Loop Unrolling
Loop unrolling replicates the loop body multiple times to expose more ILP across a larger straight-line code region. It increases data operations relative to branch and loop maintenance overhead.
To schedule an unrolled loop effectively, the compiler must:
- Prove iteration independence: Confirm loop iterations are independent aside from loop maintenance code.
- Rename registers: Reusing the same registers across unrolled iterations creates antidependences and output dependences that force sequential execution. Assigning distinct registers to each copy removes these constraints.
- Symbolic substitution: Fold constants and compute per-iteration address offsets statically, collapsing multiple pointer updates into one.
- Memory disambiguation: Verify that loads and stores from different iterations do not alias.
- Code scheduling: Interleave independent loads and stores to fill latency slots.
Applying all of these to the 4x unrolled loop eliminates three branches and three pointer decrements and allows loads from different iterations to be hoisted before the adds — 14 cycles, zero stalls, 3.5 cycles per element, down from 6.5 unscheduled and 7 for the original scheduled loop. The gain from scheduling is larger on the unrolled loop because more independent instructions are exposed.
Limits to further unrolling:
- Diminishing returns: The incremental benefit of eliminating loop overhead shrinks as the unroll factor grows.
- Code size: Aggressive unrolling expands the program footprint, potentially causing instruction cache misses.

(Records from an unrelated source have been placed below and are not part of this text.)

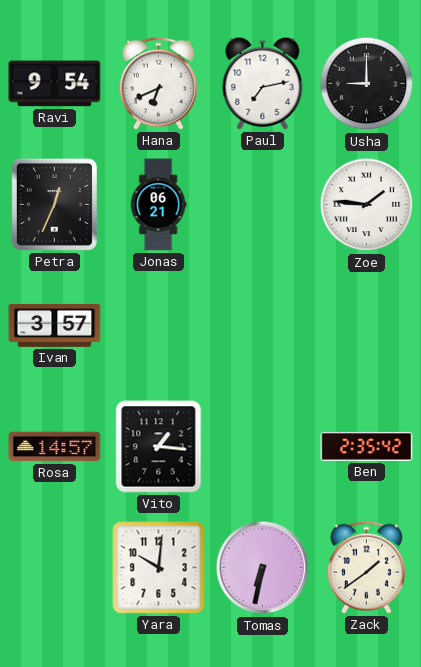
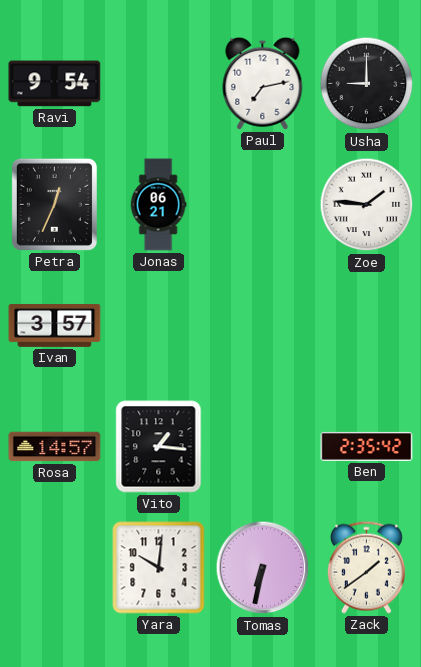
Hana: 6:41 -> none
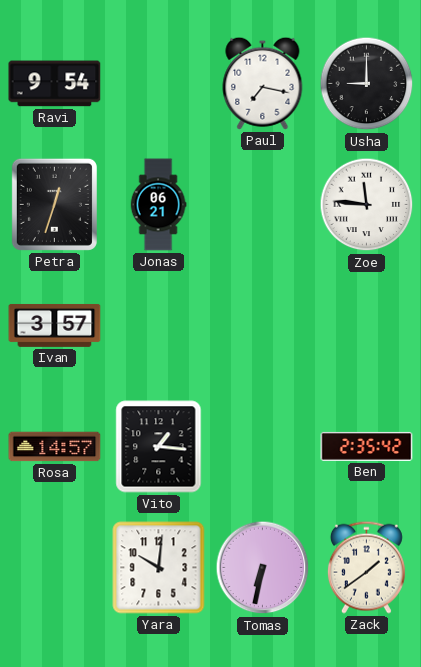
Paul: 7:13 -> 7:17
Petra: 12:34 -> 12:33
Zoe: 1:46 -> 11:46
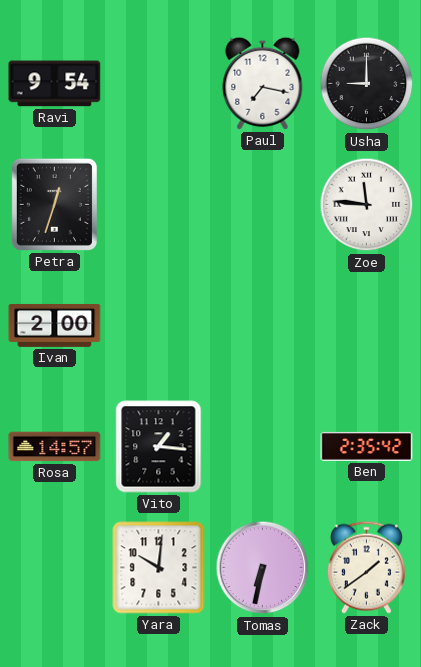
Jonas: 06:21 -> none
Ivan: 3:57 -> 2:00
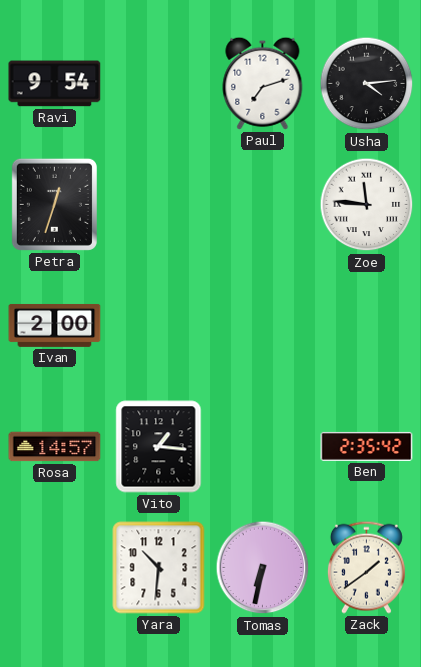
Paul: 7:17 -> 7:12
Usha: 9:00 -> 4:14
Yara: 10:01 -> 10:31
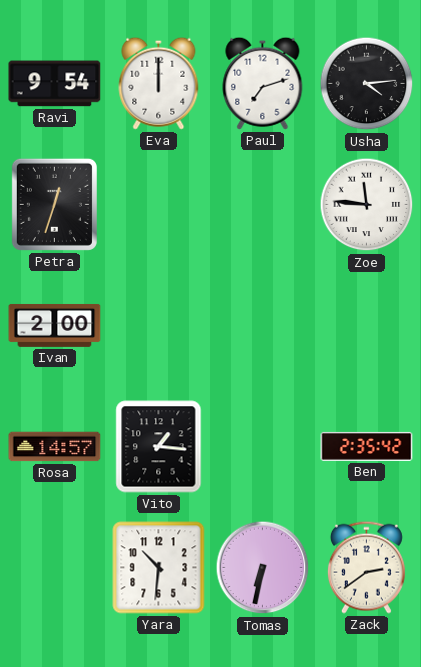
Eva: none -> 12:00
Zack: 1:39 -> 2:39
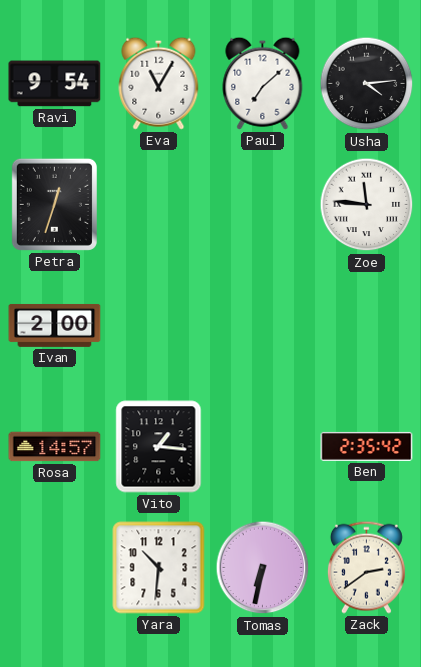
Eva: 12:00 -> 11:05
Paul: 7:12 -> 7:08
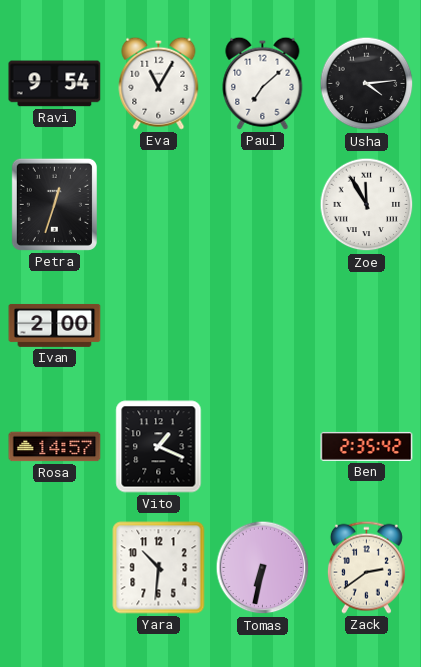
Zoe: 11:46 -> 11:55
Vito: 1:16 -> 1:19
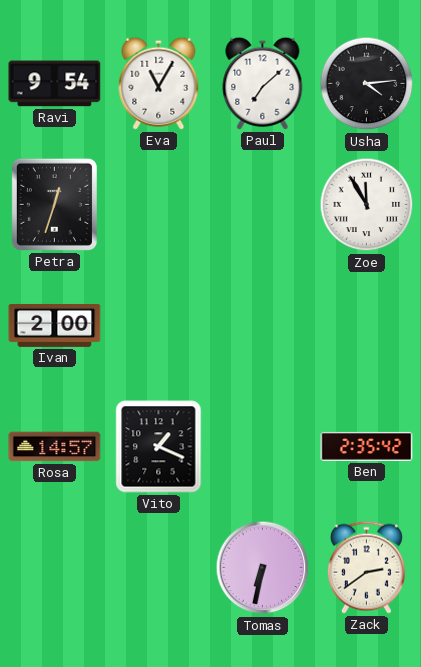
Yara: 10:31 -> none
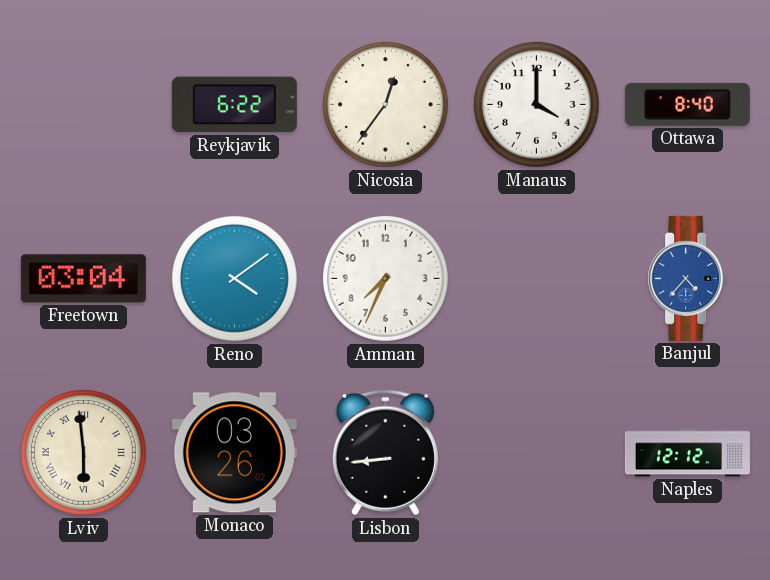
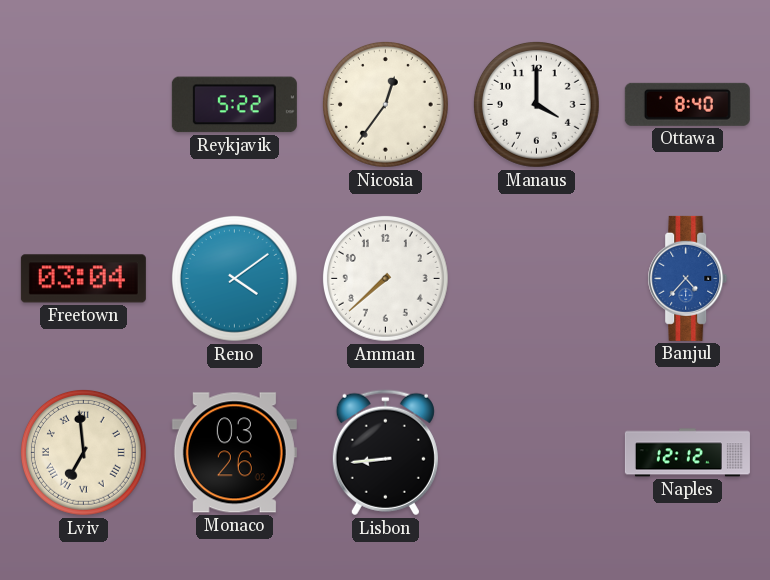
Reykjavik: 6:22 -> 5:22
Amman: 7:34 -> 7:38
Lviv: 5:59 -> 6:59
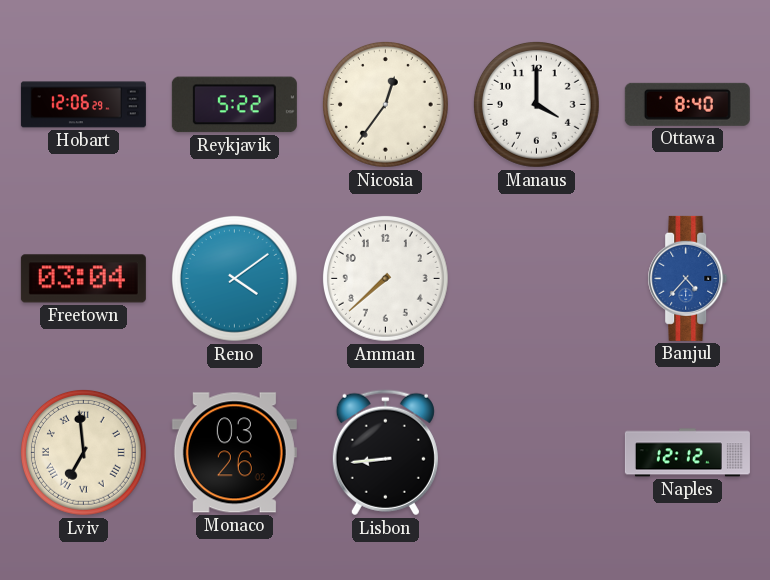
Hobart: none -> 12:06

- Register pressure: More live values compete for registers; spilling to memory can erase the gains.
Pipeline Scheduling
To keep a pipeline full, a compiler must find sequences of independent instructions that can be overlapped during execution.
- To avoid a stall, a dependent instruction must be separated from its source by a distance in clock cycles equal to the pipeline latency of that source.
- The compiler’s ability to schedule depends on the ILP available in the program and the latencies of the pipeline’s functional units.
- Within a basic block, available ILP is often insufficient to fully hide latencies, requiring analysis across branch boundaries.
Assume fully pipelined functional units with no structural hazards. Latencies (stall cycles needed between producer and consumer):
| Producer | Consumer | Stalls |
|---|---|---|
| ALU op | ALU op | 2 |
| ALU op | Store | 1 |
| Load | ALU op | 1 |
| Load | Store | 0 |
| Integer ALU / branch | Any | 0 |
Consider adding a scalar to each element of an array:
for (i=999; i>=0; i=i-1)
x[i] = x[i] + s;
The straightforward RISC-V translation (x1 = array pointer, x2 = end, f2 = s) takes 9 cycles per element unscheduled due to stalls after the load and add:
Loop: ld x3, 0(x1)
add x3, x3, x4 // stall: load latency
sd x3, 0(x1) // stall stall: add latency
addi x1, x1, -8
bne x1, x2, Loop
Moving addi into the load’s delay slot and adjusting the store offset reduces this to 7 cycles with 2 stalls remaining:
Loop: ld x3, 0(x1)
addi x1, x1, -8 // fills load delay slot
add x3, x3, x4 // stall stall: add latency
sd x3, 8(x1) // offset adjusted for addi
bne x1, x2, Loop
Only 3 of those 7 cycles do useful work; the rest is loop overhead and stalls.